Leopoldo Marechal


Comme Don Quichotte en quête de sa Dulcinée, le poète Adan Buenosayres au cours de trois journées d'avril 1927 recherche l'âme sœur dans l'exploration systématique de Buenos Aires; un parcours initiatique à travers la ville, des bas-fonds aux beaux quartiers. Le chef d’œuvre d'un auteur argentin d'ascendance française dont le grand-père, communard en 1871, dut s'exiler en Amérique du sud.
Adan Buenosayres, pantelant, alla jusqu'au rebord du trottoir, scruta le fond secret de la rue, dressa l'oreille, écouta longuement : la rue Canning était déserte et, en son espace, aucune rumeur n'altérait le silence nocturne.
  • Personne, dit-il. Pas une âme.
  • Et les autres ? le questionna encore Samuel.
  • Disparus.

A cette triste nouvelle, le philosophe déclama d'une voix de stentor :

Où sont mes compagnons
du Cerrito et d'Ayacucho ?...

Mais Adan interrompit sa strophe et, le secouant par les épaules :

  • N'ameute pas le quartier ! lui dit-il. Nous ne sommes pas loin de chez nous.
  • Hum ! maugréa Samuel sceptique. Quelle heure peut-il bien être ?
  • Quatre heures du matin.

Le philosophe voulut se redresser. Et, y parvenant à grand-peine, il risqua deux ou trois pas incertains mais, trébuchant périlleusement, il dut s'accrocher à une grille pour ne pas tomber.

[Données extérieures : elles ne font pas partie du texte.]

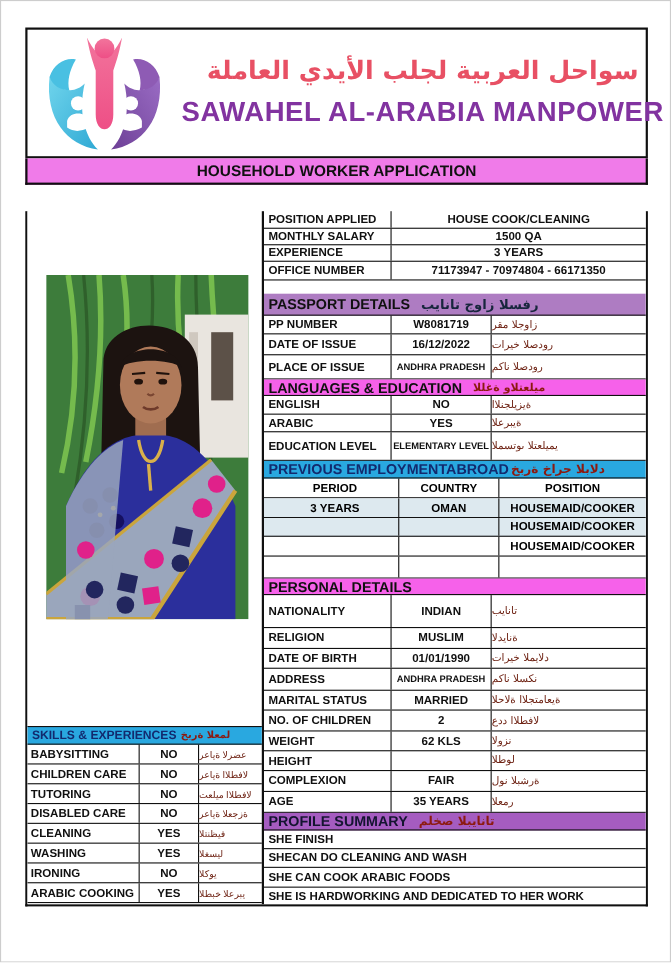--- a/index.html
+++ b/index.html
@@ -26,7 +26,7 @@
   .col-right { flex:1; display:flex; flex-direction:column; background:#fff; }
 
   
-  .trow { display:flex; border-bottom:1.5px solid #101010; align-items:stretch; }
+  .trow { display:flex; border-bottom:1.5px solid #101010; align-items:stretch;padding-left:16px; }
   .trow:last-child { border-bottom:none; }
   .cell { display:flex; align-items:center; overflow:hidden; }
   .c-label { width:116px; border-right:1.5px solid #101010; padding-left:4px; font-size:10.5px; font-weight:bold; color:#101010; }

  • Que se passe-t-il ? s'inquiéta Adan.

Samuel laissé échapper un petit rire indulgent :

  • La rue tourne, dit-il. Elle est soûle, la pauvre !
  • C'est toi qui es ivre, se fâcha Adan.
  • Qui ? rétorqua Tesler, comme si on l'avait mortellement offensé. Ivre, moi ?

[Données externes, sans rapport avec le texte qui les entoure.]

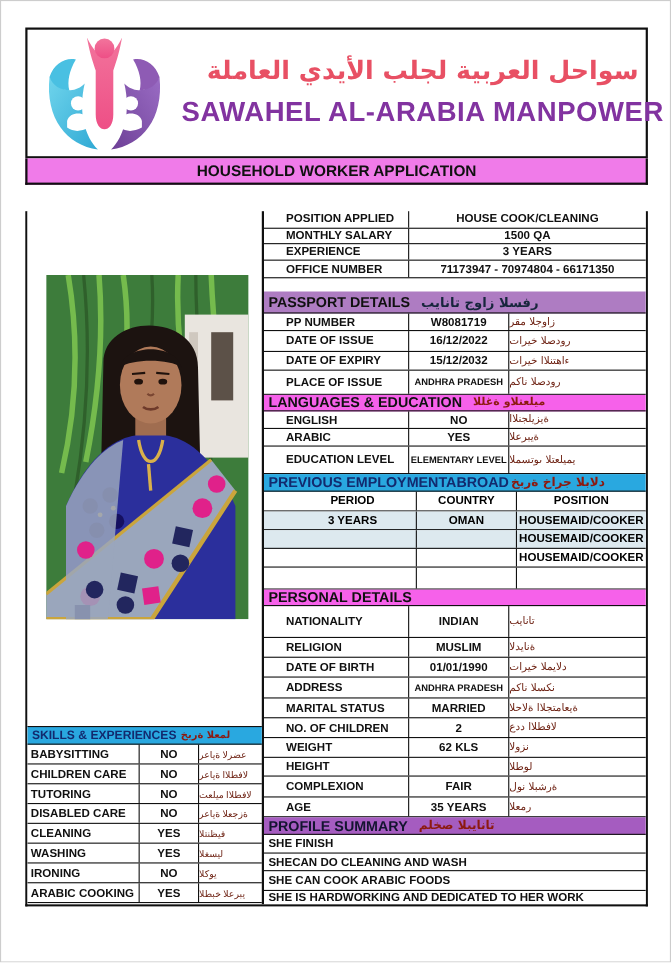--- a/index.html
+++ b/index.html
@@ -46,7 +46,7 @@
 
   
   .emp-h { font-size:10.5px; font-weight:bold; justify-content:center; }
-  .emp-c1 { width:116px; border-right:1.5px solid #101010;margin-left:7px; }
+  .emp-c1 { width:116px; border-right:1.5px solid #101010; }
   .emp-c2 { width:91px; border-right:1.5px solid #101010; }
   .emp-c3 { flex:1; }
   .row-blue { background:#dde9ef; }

Se libérant violemment d'Adan Buenosayres qui tentait de le soutenir, il redressa le torse avec superbe :

  • Regarde-moi donc !

Il entama une marche rigide, trébucha encore et heurta un arbre dont il étreignit le tronc, riant comme un dément. Mais une terrible nausée le secoua des pieds à la tête et son rire se brisa sur ses lèvres :
- Ecoute ! dit-il. Je vais lancer un manifeste.